# Work item:
The word "from" appears in some lines of the records below; state how many lines, and nothing else.

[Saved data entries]

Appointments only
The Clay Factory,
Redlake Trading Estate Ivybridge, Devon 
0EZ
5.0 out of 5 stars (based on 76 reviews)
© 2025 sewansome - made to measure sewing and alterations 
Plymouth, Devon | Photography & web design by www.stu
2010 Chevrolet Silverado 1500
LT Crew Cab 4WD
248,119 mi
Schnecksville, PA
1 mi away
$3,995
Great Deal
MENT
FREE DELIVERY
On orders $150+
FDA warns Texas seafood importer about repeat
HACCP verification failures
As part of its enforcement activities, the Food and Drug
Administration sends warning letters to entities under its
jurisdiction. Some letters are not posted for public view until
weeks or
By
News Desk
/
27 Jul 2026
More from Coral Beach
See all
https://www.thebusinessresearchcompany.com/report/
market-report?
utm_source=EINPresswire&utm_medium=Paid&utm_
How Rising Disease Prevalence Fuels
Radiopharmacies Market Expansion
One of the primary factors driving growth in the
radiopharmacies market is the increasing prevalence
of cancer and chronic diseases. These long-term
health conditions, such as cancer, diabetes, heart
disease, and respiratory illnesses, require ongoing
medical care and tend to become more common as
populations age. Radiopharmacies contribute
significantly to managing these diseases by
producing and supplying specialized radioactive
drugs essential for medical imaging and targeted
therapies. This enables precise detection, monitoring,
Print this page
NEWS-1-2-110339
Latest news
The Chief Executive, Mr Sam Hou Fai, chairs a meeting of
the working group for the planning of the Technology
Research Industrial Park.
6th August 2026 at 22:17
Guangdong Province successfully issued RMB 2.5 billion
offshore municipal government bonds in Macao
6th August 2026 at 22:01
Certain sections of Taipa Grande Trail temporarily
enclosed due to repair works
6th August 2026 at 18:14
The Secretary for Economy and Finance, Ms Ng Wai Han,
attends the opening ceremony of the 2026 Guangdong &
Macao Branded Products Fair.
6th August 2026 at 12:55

...

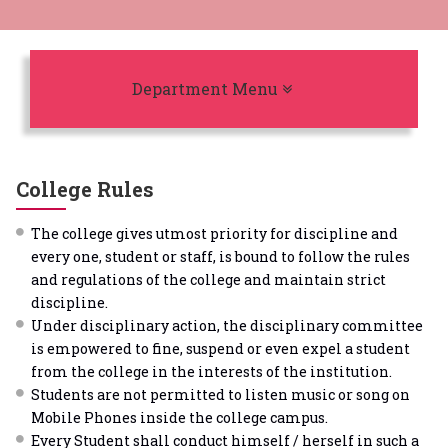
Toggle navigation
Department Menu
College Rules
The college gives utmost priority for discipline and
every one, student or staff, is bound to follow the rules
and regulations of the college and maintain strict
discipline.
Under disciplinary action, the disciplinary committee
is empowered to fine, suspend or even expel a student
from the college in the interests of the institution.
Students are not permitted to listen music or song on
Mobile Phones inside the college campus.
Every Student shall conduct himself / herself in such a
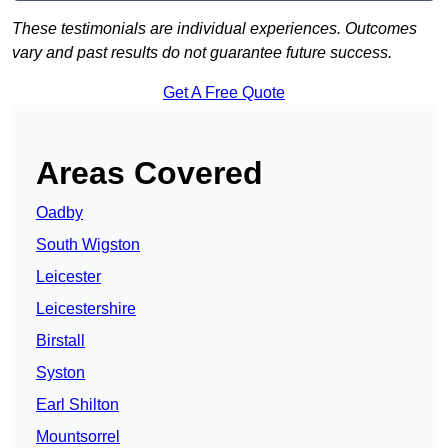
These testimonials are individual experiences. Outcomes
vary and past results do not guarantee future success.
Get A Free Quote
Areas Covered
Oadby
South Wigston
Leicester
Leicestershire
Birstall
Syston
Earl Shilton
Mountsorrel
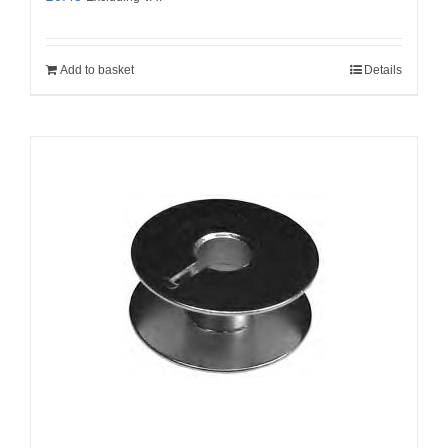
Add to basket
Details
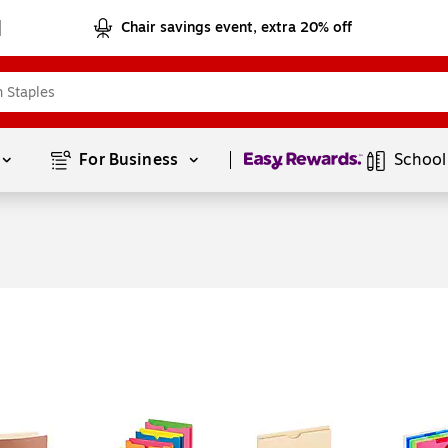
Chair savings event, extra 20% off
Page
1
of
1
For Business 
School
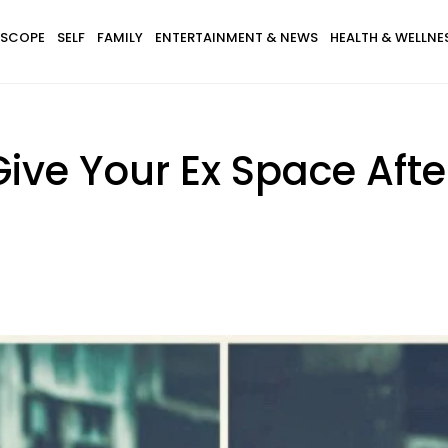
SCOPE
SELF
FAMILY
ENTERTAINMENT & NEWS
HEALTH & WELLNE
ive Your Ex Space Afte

# Exercise response:
2